И в этом зале была "чистка" - не помню года, но точно, что это было не в ту зиму, когда я съела железку и была моя операция, в январе 1934, а до этого. "Чистка" бывала по вечерам, сразу после того, как взрослые кончают работу, и проходила довольно долго - может, две недели, может, месяц. В первые дни это было любопытно, и многие ребята забирались за портьеры "красного уголка", чтобы оттуда как-то присутствовать. Но уже через пару дней почти всем это надоело. Я ходила туда дольше других. Наверное, сказалась моя тяга вечно подслушивать и подсматривать. "Чистили" не только советских комин-терновцев, но всех: и тех, кто работал в аппарате, и членов ИК-КИ, и из столовой, и шоферов, и из комендатуры "Люкса" - у нас называлось не "домоуправление", а "комендатура", и был комендант по фамилии Брант. Казалось, он очень любит нашу семью, и особенно Егорку и меня. Правда, после ареста папы эта любовь кончилась, а потом, кажется, был арестован и Брант.

"Чистка" проходила так. На сцене за столом сидели несколько человек.

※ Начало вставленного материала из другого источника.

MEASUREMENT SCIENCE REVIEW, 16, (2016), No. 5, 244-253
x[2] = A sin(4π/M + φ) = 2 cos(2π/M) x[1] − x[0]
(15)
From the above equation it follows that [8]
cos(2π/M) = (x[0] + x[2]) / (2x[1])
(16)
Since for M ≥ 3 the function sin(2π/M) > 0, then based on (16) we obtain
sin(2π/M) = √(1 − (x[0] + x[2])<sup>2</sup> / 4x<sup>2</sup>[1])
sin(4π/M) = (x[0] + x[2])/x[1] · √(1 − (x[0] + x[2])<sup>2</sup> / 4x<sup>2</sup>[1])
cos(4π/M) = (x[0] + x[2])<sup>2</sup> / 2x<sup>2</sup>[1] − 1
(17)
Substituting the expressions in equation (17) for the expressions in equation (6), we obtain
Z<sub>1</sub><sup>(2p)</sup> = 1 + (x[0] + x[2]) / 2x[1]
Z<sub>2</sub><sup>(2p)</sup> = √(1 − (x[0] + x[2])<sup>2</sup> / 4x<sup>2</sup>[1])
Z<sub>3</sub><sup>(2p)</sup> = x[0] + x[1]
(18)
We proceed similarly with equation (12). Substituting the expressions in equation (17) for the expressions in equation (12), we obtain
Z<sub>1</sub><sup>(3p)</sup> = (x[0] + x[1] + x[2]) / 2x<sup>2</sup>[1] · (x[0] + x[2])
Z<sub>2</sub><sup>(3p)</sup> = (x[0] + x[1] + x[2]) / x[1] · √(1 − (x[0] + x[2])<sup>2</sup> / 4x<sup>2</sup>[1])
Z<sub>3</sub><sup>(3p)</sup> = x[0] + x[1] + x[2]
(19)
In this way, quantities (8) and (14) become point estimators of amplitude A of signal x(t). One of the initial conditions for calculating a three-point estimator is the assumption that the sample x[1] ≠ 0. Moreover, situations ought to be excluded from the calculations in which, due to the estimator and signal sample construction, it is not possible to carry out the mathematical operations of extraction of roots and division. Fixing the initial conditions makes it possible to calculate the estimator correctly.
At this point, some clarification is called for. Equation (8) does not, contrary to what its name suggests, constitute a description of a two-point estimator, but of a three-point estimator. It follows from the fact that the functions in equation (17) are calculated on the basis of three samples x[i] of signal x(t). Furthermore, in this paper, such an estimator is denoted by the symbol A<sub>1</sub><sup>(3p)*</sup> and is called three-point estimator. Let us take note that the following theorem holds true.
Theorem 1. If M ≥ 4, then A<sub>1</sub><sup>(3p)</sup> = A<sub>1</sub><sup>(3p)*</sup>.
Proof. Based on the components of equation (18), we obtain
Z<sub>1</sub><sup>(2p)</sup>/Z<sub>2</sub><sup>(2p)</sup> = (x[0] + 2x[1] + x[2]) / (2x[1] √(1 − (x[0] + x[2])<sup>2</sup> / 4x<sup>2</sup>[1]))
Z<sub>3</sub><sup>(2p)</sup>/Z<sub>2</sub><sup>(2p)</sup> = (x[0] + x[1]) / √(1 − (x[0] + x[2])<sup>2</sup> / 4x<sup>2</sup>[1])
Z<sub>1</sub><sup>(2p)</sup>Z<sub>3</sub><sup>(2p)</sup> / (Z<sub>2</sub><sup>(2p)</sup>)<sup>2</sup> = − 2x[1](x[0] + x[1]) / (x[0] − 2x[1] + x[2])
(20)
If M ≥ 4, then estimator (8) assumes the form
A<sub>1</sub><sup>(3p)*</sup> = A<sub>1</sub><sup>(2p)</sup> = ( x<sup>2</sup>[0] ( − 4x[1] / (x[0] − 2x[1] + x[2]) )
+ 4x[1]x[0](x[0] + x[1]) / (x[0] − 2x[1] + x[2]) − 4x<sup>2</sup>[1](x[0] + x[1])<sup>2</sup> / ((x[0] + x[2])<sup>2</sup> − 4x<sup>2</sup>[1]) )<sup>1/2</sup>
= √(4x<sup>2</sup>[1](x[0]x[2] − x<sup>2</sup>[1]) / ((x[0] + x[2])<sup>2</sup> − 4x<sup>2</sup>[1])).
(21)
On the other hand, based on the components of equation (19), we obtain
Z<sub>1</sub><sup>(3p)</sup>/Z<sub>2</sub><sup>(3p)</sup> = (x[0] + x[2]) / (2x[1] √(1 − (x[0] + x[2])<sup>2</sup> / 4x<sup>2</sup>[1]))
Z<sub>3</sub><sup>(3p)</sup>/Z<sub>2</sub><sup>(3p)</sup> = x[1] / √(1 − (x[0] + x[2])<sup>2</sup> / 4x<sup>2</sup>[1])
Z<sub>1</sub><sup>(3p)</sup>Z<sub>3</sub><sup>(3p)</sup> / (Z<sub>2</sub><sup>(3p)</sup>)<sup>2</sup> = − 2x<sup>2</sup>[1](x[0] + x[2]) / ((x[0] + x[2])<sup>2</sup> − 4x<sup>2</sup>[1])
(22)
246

Они вызывали одного, который вставал сбоку на сцене, но перед ними и отвечал на вопросы, стоя лицом к залу, а к сидящим за столом - боком. Вопросы задавали и из-за стола, и из зала. Но еще до вопросов отвечающий сам рассказывал что-то о себе. Иногда долго, иногда коротко. Было видно, что отвечающий волнуется, и некоторые говорили очень плохо. Много в их рассказах было слов вроде "так сказать", "понимаешь", покашливаний - они походили на школьников, не выучивших урок. Обращались все друг к другу только на "ты" и, конечно, по фамилии, а когда вызывали, то говорили "товарищ" и называли фамилию. Потом спрашивали некоторых много, а некоторых совсем мало: про Черчилля и оппозицию, про Китай и индустриализацию и шесть условий Сталина. Я знала их наизусть лучше многих, отвечающих на "чистке", потому что вдоль крыши "Известий" бегали электрические буквы - это тогда было новинкой - и писали эти условия. А ребята во дворе "Бахрушинки" пели: "Калина-малина, шесть условий Сталина".

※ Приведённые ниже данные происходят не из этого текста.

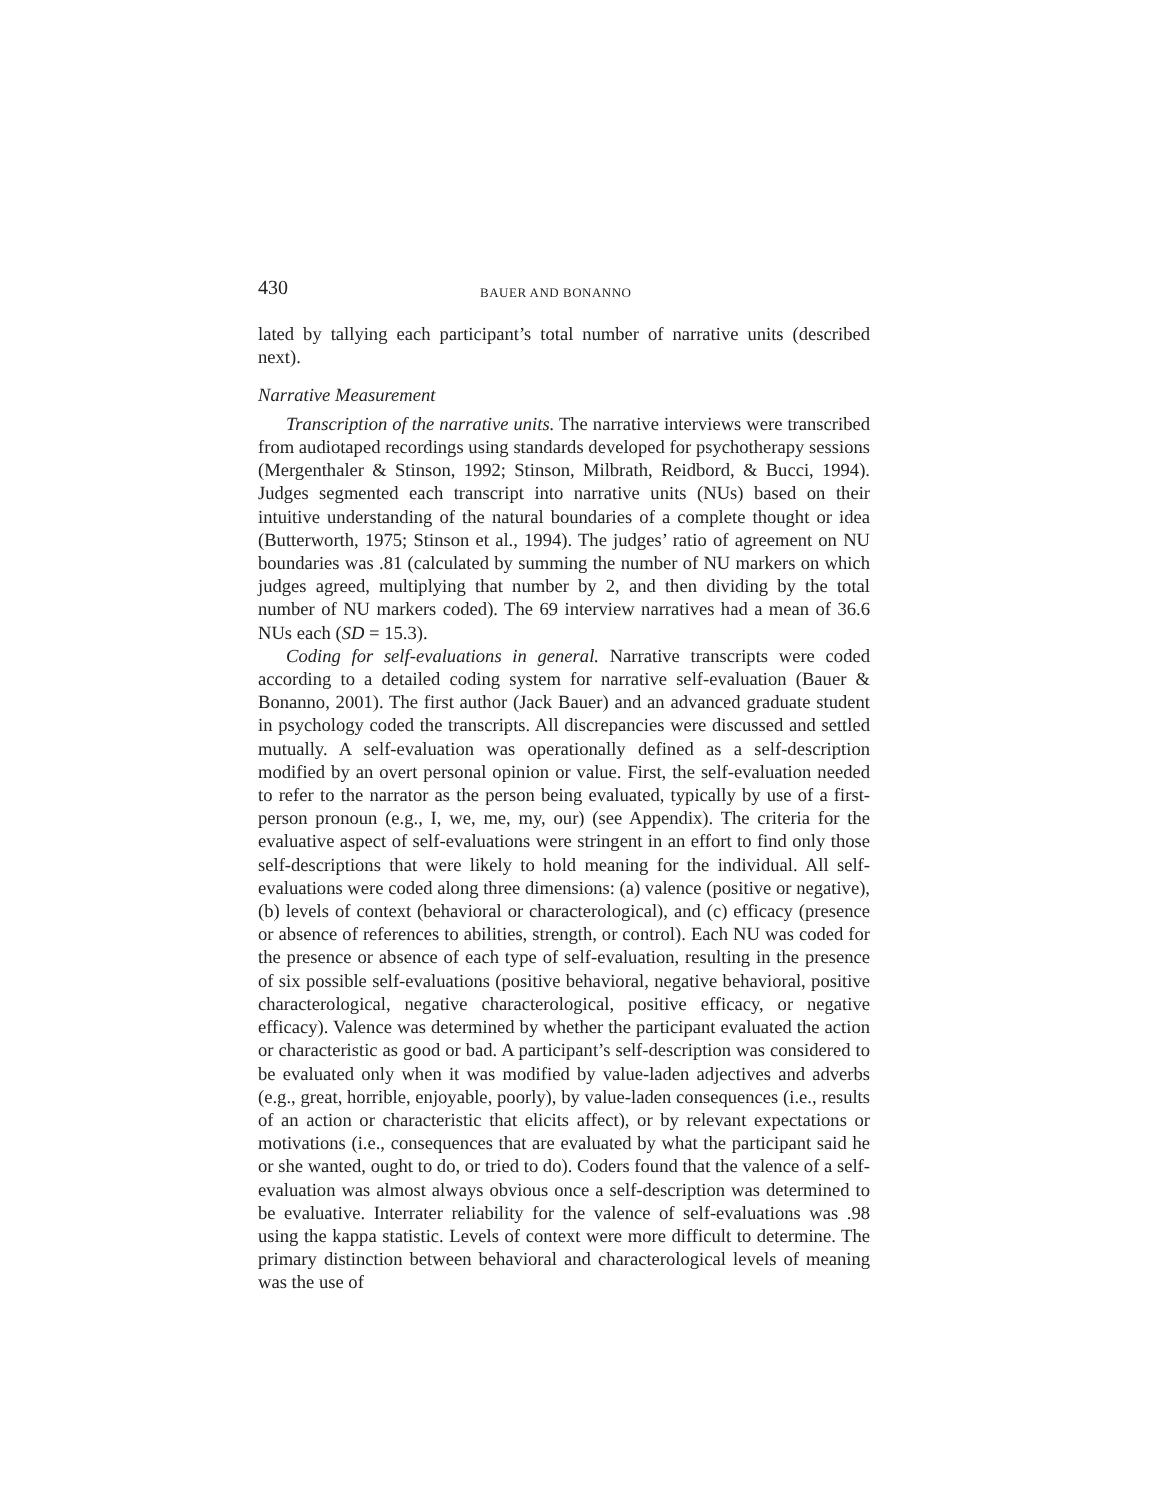430 BAUER AND BONANNO
lated by tallying each participant’s total number of narrative units (described next).
Narrative Measurement
Transcription of the narrative units. The narrative interviews were transcribed from audiotaped recordings using standards developed for psychotherapy sessions (Mergenthaler & Stinson, 1992; Stinson, Milbrath, Reidbord, & Bucci, 1994). Judges segmented each transcript into narrative units (NUs) based on their intuitive understanding of the natural boundaries of a complete thought or idea (Butterworth, 1975; Stinson et al., 1994). The judges’ ratio of agreement on NU boundaries was .81 (calculated by summing the number of NU markers on which judges agreed, multiplying that number by 2, and then dividing by the total number of NU markers coded). The 69 interview narratives had a mean of 36.6 NUs each (SD = 15.3).
Coding for self-evaluations in general. Narrative transcripts were coded according to a detailed coding system for narrative self-evaluation (Bauer & Bonanno, 2001). The first author (Jack Bauer) and an advanced graduate student in psychology coded the transcripts. All discrepancies were discussed and settled mutually. A self-evaluation was operationally defined as a self-description modified by an overt personal opinion or value. First, the self-evaluation needed to refer to the narrator as the person being evaluated, typically by use of a first-person pronoun (e.g., I, we, me, my, our) (see Appendix). The criteria for the evaluative aspect of self-evaluations were stringent in an effort to find only those self-descriptions that were likely to hold meaning for the individual. All self-evaluations were coded along three dimensions: (a) valence (positive or negative), (b) levels of context (behavioral or characterological), and (c) efficacy (presence or absence of references to abilities, strength, or control). Each NU was coded for the presence or absence of each type of self-evaluation, resulting in the presence of six possible self-evaluations (positive behavioral, negative behavioral, positive characterological, negative characterological, positive efficacy, or negative efficacy). Valence was determined by whether the participant evaluated the action or characteristic as good or bad. A participant’s self-description was considered to be evaluated only when it was modified by value-laden adjectives and adverbs (e.g., great, horrible, enjoyable, poorly), by value-laden consequences (i.e., results of an action or characteristic that elicits affect), or by relevant expectations or motivations (i.e., consequences that are evaluated by what the participant said he or she wanted, ought to do, or tried to do). Coders found that the valence of a self-evaluation was almost always obvious once a self-description was determined to be evaluative. Interrater reliability for the valence of self-evaluations was .98 using the kappa statistic. Levels of context were more difficult to determine. The primary distinction between behavioral and characterological levels of meaning was the use of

Потом спрашивали про жен и иногда про детей. Оказалось, что некоторые люди бьют своих жен и пьют много водки. Батаня бы сказала, что порядочные люди такое не спрашивают. Иногда тот, которого чистили, говорил, что больше не будет бить или пить. Но и про какие-то служебные и партийные вещи много говорили, что "больше не будут" и что "все поняли". Тогда это походило на разговор в учительской; учитель сидит, ты стоишь, он тебя ругает, другие учителя ехидно улыбаются, а ты быстро говоришь "поняла", "не буду", "конечно, я делала нехорошо", но говоришь это не всерьез, а чтобы поскорей тебя выпустили из учительской в зал, где у других ребят в это время большая перемена. Только волновались эти люди больше, чем ты, стоя перед учителем. Некоторые даже чуть не плакали. Смотреть на них на всех было неприятно. Длилась чистка каждого долго, так что за весь вечер "прочищали" иногда трех человек, а иногда только одного.

Я несколько вечеров подряд ходила слушать чистку. Потом перестала. Загляну, проходя мимо, в "красный уголок", увижу, что там все еще "чистят", и уйду. Но однажды увидела, что на сцене стоит папа. Я пробралась за занавеску и сделала щелку, чтобы было удобней наблюдать.